# Forum Home Renovation Retaining Walls  cheapest temporary retaining wall

## whiteknightoz

The builder has advised me that I need to errect a retaining wall prior to the cut and fill to retain the fill soil and then one after the cut and fill to retain the cut soil if you get my drift.  the is becuse the house is only 1.5m from the boundry and they cant geet the required fall to comply with OH&S.
When my neighbours end up building they will need to cut and fill as well and at this point in time there will be no need for the retaining walls so I am wondewring what woudl be the easiest and cheapest way of retaining the boundry for the builder.

----------


## Master Splinter

Generally, sleepers are the cheapest way to build retaining walls.  You can use untreated ones if it's temporary.  Uprights should be embedded a minimum of 600mm.  No need to bolt together - just shoot a few nails through at an angle to hold the sleepers against the uprights until the fill is dumped behind.

----------


## stevoh741

> Generally, sleepers are the cheapest way to build retaining walls. You can use untreated ones if it's temporary. Uprights should be embedded a minimum of 600mm. No need to bolt together - just shoot a few nails through at an angle to hold the sleepers against the uprights until the fill is dumped behind.

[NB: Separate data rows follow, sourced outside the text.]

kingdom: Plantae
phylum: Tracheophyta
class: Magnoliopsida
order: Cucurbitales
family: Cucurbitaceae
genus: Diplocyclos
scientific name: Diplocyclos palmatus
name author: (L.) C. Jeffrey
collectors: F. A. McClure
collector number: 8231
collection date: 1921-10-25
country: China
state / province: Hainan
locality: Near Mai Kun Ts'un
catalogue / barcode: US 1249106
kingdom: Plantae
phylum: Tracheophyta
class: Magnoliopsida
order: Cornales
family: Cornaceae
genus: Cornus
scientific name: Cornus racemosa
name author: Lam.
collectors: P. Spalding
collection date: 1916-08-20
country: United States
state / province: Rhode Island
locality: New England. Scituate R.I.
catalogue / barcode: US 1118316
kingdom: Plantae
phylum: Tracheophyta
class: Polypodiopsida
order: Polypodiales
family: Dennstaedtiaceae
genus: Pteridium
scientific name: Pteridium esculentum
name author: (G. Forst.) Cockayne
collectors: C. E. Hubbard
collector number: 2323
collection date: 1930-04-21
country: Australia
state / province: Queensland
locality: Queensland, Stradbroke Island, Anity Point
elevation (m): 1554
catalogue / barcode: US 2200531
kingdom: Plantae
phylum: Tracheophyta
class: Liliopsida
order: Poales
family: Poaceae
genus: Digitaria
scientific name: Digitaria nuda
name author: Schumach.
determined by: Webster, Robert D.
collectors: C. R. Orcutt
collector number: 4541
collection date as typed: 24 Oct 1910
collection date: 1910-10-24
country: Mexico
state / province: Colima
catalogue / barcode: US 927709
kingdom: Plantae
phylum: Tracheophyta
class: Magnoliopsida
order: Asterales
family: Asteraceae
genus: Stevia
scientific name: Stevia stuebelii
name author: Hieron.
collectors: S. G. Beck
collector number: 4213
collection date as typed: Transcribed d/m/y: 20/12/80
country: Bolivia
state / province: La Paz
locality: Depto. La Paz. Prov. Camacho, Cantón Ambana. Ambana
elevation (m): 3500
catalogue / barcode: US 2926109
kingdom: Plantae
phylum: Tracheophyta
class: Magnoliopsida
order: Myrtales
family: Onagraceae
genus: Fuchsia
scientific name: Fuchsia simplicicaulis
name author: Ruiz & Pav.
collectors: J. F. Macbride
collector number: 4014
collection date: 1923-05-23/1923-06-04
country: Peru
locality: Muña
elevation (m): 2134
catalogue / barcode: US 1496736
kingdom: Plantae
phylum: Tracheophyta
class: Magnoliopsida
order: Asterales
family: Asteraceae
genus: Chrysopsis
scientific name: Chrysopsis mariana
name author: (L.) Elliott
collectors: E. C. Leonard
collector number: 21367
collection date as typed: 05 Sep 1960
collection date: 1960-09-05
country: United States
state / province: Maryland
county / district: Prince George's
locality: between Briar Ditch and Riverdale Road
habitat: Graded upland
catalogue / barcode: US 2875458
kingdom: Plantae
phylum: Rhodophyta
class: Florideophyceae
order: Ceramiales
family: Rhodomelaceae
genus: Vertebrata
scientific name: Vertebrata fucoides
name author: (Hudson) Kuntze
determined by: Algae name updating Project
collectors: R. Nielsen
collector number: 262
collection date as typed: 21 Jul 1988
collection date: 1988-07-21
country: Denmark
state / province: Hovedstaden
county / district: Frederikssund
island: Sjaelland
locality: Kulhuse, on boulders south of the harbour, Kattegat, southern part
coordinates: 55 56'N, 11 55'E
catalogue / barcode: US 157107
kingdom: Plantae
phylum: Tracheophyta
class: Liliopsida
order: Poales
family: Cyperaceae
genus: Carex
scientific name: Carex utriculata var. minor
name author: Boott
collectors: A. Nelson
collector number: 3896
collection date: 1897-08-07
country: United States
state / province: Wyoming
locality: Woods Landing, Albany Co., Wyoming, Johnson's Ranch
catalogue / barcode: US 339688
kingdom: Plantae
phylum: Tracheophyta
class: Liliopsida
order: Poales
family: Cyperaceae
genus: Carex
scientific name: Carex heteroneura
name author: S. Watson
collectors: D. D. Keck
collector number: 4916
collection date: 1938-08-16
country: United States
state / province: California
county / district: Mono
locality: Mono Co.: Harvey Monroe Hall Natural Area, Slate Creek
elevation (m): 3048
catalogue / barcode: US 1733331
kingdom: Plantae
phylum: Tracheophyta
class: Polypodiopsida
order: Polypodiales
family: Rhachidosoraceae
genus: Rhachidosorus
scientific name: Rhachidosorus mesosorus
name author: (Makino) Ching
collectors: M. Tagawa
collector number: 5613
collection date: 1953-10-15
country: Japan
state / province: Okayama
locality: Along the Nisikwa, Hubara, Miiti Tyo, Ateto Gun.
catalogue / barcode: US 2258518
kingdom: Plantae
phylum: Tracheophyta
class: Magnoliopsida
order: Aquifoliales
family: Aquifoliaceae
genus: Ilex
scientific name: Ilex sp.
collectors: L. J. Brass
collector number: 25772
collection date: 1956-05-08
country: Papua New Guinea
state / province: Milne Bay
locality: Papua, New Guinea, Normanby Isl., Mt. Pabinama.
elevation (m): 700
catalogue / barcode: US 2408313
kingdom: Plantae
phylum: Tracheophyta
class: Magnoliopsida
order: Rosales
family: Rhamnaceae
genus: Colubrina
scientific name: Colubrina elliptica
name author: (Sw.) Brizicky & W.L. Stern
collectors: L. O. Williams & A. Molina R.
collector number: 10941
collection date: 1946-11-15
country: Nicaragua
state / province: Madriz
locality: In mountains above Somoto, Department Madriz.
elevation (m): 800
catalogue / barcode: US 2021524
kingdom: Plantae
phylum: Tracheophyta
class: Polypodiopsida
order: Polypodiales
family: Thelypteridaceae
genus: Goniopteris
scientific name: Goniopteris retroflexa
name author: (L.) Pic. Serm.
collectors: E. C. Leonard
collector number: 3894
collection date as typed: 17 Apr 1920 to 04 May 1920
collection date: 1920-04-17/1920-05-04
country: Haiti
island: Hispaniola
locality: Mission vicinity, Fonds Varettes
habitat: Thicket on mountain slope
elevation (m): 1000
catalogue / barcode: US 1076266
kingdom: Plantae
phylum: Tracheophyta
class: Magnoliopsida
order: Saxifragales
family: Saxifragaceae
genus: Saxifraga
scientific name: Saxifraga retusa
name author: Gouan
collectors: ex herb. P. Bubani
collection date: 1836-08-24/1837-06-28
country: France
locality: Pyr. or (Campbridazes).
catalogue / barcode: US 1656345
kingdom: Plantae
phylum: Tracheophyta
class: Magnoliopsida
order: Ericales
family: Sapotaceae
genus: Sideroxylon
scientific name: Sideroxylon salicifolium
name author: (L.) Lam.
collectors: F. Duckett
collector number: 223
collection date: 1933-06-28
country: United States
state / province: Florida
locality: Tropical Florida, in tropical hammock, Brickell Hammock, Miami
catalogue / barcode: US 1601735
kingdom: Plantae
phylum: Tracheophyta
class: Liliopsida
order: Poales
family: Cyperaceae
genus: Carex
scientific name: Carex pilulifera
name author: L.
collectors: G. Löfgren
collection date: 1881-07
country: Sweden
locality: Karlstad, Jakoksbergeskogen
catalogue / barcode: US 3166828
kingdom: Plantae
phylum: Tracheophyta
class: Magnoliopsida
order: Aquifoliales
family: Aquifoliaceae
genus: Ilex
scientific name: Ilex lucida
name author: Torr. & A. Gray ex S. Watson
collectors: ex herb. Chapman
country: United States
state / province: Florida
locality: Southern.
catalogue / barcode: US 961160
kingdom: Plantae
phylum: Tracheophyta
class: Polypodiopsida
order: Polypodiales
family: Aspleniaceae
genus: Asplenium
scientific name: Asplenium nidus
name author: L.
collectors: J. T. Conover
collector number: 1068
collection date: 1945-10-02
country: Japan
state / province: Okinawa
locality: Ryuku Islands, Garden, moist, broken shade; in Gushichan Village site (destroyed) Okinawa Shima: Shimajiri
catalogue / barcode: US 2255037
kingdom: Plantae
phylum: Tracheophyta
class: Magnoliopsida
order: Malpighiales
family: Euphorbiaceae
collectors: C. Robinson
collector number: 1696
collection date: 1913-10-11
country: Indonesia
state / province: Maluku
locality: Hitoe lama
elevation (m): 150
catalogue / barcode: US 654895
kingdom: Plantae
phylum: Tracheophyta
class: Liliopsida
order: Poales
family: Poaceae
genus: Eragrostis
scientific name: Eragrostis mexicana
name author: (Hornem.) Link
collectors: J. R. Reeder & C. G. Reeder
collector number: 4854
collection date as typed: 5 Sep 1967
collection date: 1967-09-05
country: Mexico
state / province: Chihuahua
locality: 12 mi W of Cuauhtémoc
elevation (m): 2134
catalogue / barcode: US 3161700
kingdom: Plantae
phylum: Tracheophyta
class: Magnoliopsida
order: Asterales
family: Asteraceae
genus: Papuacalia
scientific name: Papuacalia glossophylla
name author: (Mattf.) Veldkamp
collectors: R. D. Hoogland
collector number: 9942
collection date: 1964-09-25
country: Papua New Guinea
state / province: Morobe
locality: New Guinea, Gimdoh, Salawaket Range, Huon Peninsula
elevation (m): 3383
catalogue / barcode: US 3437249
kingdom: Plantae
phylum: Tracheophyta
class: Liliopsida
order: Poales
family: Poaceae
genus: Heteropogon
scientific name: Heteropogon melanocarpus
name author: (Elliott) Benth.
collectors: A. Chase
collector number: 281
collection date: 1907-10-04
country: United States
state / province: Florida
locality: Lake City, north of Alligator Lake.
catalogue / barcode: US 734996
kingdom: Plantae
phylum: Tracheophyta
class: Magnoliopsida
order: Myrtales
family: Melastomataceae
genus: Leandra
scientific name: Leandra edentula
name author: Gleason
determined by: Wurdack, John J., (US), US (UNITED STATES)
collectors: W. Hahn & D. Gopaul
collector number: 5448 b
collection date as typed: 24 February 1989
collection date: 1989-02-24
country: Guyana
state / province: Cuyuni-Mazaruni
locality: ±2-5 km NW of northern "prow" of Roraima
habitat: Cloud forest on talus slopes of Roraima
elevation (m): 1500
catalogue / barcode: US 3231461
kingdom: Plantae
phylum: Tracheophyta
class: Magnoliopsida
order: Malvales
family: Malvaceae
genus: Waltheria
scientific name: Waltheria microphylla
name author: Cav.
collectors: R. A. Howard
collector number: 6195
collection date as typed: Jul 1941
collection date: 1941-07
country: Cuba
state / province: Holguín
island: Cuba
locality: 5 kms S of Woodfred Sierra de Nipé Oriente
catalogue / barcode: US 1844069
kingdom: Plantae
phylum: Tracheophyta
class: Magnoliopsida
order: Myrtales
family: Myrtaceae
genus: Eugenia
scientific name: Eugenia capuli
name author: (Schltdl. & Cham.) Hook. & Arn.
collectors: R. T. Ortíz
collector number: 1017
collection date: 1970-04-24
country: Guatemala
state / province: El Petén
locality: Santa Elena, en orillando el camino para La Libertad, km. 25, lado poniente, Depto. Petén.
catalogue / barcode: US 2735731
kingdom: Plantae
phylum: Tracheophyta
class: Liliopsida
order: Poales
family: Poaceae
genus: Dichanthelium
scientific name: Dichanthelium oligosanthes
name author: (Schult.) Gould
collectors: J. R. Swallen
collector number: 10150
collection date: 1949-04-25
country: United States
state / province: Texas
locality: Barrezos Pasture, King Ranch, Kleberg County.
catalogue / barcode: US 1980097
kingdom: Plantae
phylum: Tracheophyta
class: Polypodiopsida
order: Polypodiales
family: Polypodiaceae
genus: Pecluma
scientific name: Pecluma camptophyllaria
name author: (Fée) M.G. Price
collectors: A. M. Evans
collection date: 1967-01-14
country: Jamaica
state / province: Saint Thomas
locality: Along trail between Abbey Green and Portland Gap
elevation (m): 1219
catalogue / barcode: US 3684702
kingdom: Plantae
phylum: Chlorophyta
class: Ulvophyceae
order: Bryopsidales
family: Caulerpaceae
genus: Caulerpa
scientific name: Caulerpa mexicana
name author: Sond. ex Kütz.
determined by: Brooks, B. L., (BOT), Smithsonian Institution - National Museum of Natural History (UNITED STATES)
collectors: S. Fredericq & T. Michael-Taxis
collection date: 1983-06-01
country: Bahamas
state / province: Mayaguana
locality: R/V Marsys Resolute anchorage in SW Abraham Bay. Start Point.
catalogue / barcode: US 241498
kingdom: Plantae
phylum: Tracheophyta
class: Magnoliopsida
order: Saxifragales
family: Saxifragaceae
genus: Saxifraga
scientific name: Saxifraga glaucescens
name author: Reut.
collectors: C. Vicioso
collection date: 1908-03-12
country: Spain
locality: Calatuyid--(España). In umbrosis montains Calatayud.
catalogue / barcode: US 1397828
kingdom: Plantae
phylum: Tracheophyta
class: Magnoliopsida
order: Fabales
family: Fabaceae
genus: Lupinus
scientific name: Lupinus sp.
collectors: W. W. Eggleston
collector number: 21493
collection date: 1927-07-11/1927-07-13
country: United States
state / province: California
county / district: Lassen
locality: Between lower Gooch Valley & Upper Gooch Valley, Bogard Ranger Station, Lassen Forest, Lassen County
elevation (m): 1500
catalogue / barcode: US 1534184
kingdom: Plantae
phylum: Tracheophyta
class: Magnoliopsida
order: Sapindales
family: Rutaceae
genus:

  generally you want to embed the posts same distance in the ground as out. if yuo only go to 600 deep and say the wall is 1m high then it will fail (as in lean forward) if it is backfilled with a bobcat.

----------


## stevoh741

Not sure if there is such thing as a temporary retaining wall but if it was me I would try pick up some cheap link retaining wall blocks up off ebay or similar. Once the first course is down then very quick to install. Also if you plan to pull it up later you can re-sell the blocks. Might even turn a profit on ebay.......

----------


## SuperTradie

I would suggest timber sleepers would be the cheapest. However if your wall is going to be over 1m you do require engineering and approval, your builder should be able to advise you on this. If it is under 1m make sure the uprights go into the ground at least the same amount as is above the ground. I know you said your house is only 1.5m from the boundry but enquire if you can get away with battering the bank of the cut as a temporary measure. If so this will save you building a retaining wall.

----------


## stevoh741

> I would suggest timber sleepers would be the cheapest. However if your wall is going to be over 1m you do require engineering and approval, your builder should be able to advise you on this. If it is under 1m make sure the uprights go into the ground at least the same amount as is above the ground. I know you said your house is only 1.5m from the boundry but enquire if you can get away with battering the bank of the cut as a temporary measure. If so this will save you building a retaining wall.

  I agree thet sleepers would be cheaper but as a temporary wall IMHO it would be far easier to pull up and resell link blocks than used sleepers (good luck getting the posts back out of the ground in 1 piece)

----------


## whiteknightoz

thanks for teh replys guys..  I like the idea of the blocks but have never been able to find the "cheap" ones..  Sleepers might be the go I think. 
I got permission from the neighbours to batter the slope over the boundary onto their block but the builder still wont approve this as he saiys there is nothing stopping them from renegging on this after the fact.  tru I suppose  :Frown:

----------